Finally, Mississippi State has the country’s and the basketball world’s attention.
A 66-64 overtime victory over top-ranked UConn tends to do that.
UConn held an NCAA-record winning streak of 111 games coming into last night’s national semifinals. Coach Geno Auriemma held the record for most tournament wins by a head coach. The Huskies had beaten opponents by 10, 20 and even 40 points. Just last year, the Huskies overpowered the Bulldogs by 60 points in the Sweet 16.
But it didn’t matter.
The only points that mattered were the ones declaring Mississippi State the winner, the ones sending the Bulldogs to the national championship.
It has been a long time coming for head coach Vic Schaefer, who has strategically built his Mississippi State team during his five-year tenure. Now, he has made program history three times in a row this postseason: First Elite Eight appearance, first Women’s Final Four, and now, first national championship game.
To Schaefer, “his kids” deserved a chance to have someone, anyone, believe in their talent and drive. To him, the newfound interest in the team is coming years too late.
"What an unbelievable gutsy performance that no one in the country, including y'all, thought would happen,” Schaefer remarked in his opening press conference statement.
The game featured two very different teams from last year’s tournament. UConn lost all-stars Breanna Stewart, Moriah Jefferson and Morgan Tuck. Meanwhile, Mississippi found itself with 11 returning players, athletes who knew each other, knew the system, and knew they did not want a repeat of the 2016 Sweet 16. Still, few believed that any team stood a chance against the historic UConn dynasty.

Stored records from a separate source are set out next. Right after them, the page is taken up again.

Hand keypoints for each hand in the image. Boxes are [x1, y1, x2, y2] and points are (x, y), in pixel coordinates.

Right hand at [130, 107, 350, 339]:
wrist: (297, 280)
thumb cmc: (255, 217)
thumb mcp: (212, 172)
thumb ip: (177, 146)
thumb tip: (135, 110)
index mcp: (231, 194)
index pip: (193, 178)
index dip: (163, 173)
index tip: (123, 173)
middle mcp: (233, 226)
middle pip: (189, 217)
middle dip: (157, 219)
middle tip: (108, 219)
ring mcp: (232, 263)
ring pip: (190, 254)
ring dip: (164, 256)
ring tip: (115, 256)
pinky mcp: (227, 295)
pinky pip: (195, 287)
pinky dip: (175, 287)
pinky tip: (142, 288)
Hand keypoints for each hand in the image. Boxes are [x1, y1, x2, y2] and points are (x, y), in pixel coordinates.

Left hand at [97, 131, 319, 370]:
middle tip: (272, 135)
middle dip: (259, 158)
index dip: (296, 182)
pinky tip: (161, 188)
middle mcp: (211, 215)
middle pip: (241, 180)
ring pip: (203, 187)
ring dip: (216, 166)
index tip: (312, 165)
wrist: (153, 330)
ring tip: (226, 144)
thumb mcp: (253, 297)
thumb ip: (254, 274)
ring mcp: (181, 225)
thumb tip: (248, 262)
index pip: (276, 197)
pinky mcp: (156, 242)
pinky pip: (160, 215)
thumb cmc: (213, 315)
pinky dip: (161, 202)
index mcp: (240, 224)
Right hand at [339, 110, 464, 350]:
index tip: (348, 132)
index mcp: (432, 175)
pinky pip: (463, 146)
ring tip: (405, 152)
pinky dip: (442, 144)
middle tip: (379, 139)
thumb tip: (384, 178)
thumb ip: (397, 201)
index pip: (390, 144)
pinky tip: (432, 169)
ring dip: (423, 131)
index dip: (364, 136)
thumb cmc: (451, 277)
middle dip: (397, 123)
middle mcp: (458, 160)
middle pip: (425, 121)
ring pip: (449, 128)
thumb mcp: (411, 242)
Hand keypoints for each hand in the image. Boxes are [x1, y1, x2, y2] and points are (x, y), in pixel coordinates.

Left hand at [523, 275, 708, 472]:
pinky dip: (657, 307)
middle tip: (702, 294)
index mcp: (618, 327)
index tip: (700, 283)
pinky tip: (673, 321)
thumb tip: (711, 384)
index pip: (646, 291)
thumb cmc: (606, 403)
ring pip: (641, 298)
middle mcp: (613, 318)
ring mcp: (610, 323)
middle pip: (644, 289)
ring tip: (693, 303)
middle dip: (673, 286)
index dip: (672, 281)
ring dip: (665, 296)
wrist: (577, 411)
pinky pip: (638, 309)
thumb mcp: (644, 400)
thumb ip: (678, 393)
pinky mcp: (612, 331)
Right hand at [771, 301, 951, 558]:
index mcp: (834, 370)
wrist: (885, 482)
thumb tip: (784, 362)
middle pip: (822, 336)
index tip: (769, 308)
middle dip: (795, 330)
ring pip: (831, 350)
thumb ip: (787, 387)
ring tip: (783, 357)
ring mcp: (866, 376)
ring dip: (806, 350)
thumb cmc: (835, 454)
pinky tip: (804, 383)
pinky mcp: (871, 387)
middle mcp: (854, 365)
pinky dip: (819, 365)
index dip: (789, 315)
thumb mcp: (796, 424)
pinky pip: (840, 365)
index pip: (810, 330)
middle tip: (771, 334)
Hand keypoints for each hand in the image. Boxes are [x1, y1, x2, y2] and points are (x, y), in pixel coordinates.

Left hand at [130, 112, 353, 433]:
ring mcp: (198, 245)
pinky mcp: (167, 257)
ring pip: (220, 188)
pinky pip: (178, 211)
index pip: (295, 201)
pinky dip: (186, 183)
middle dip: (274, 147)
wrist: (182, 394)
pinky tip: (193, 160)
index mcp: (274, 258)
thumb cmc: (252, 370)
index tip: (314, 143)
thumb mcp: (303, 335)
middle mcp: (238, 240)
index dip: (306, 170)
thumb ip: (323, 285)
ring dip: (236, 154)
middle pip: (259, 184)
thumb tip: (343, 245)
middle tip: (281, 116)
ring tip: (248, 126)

So, the Bulldogs decided it was time to change people’s minds about what Mississippi State basketball was and could do.
“I feel like we earned respect tonight,” Morgan William said.

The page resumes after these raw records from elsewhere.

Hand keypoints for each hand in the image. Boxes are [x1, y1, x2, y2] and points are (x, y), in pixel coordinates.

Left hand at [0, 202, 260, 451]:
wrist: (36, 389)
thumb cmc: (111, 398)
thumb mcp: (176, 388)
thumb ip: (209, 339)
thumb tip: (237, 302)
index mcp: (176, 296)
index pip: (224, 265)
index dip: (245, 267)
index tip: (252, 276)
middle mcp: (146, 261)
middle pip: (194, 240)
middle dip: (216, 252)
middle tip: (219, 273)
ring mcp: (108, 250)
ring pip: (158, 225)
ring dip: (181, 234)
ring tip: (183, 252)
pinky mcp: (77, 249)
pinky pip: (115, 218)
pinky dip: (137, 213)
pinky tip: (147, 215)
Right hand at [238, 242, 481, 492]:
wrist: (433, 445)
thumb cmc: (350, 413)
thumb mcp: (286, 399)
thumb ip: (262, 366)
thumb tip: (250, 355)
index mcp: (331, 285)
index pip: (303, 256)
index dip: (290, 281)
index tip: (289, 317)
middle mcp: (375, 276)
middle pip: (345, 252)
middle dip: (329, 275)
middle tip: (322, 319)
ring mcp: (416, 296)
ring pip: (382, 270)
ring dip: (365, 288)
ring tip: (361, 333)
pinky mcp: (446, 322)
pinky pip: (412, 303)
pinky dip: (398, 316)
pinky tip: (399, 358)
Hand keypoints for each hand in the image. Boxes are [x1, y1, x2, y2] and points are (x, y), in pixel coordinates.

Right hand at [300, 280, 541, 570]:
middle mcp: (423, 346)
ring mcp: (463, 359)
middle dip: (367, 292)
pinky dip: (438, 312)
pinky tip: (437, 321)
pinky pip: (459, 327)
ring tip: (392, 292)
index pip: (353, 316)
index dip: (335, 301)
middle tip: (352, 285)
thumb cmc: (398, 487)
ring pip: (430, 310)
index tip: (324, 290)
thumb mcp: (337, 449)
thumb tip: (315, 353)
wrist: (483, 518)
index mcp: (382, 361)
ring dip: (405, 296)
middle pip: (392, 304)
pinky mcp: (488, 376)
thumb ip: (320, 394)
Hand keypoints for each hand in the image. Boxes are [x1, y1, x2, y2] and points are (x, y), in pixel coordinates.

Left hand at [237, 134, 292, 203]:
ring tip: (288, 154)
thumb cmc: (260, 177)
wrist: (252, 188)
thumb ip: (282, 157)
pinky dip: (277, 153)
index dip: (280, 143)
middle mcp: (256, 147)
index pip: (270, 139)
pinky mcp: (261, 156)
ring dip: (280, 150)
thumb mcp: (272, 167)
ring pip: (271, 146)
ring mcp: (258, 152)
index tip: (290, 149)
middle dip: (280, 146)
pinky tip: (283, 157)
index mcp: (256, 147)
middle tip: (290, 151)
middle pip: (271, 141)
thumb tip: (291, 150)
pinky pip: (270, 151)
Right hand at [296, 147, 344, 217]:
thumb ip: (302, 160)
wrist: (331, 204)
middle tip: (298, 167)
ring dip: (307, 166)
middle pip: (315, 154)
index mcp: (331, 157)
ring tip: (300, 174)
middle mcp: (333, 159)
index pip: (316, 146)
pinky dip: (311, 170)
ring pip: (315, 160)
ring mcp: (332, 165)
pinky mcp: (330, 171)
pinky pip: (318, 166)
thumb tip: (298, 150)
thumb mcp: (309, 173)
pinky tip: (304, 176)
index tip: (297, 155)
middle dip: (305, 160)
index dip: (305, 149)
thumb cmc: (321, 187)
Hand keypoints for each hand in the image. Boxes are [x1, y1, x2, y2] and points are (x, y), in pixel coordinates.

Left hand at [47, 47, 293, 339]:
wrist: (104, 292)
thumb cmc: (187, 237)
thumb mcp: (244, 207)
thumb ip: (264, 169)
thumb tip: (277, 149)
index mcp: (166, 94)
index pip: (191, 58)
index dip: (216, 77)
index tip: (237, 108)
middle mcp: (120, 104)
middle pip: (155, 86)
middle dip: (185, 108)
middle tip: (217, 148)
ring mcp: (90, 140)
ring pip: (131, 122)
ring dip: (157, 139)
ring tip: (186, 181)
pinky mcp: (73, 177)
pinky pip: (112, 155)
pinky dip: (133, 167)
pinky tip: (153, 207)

She, more than anyone, deserves it. A blocked shot against Baylor sent her team to Dallas. A buzzer beater in overtime against UConn sent the Bulldogs to the championship. Two games against two powerhouses resulted in two wins.
“I looked at the basket, then I looked at the scoreboard, and I was like ‘Morgan did it again,’” Teaira McCowan said.
Chinwe Okorie said William has the “heart of a lion.”
The past few days, Schaefer's players have repeated that playing for him instills that characteristic. He demands intensity and they want to give it to him.
“I’m telling you, if you don’t have the heart, if you don’t have competition in your mind, you cannot play for that man,” Okorie said. “He’s a great coach. He demands more. Sometimes it’s hard as a player but in life it pays off.”
Schaefer stressed the importance of making this game count, especially after last year’s embarrassing loss.
“Coach said this morning, his mindset said it was personal. He told us to take the same mindset coming in,” Breanna Richardson said.
Schaefer himself says his players’ ambition is the characteristic he admires most about this team.
“Their competitive spirit just cannot be denied.”
Now, it all comes down to Sunday. The championship game will be against a familiar foe, fellow SEC team South Carolina. The Gamecocks have won this season’s last two battles. So, while the victory over UConn means a lot to the team, it’s not the end of the road or the hard work.
“It’s been a long four years,” Dominique Dillingham said. “It’s been a rewarding four years. It’s crazy that it’s all come down to one game. It’s all or nothing, one game for the rest of your life.”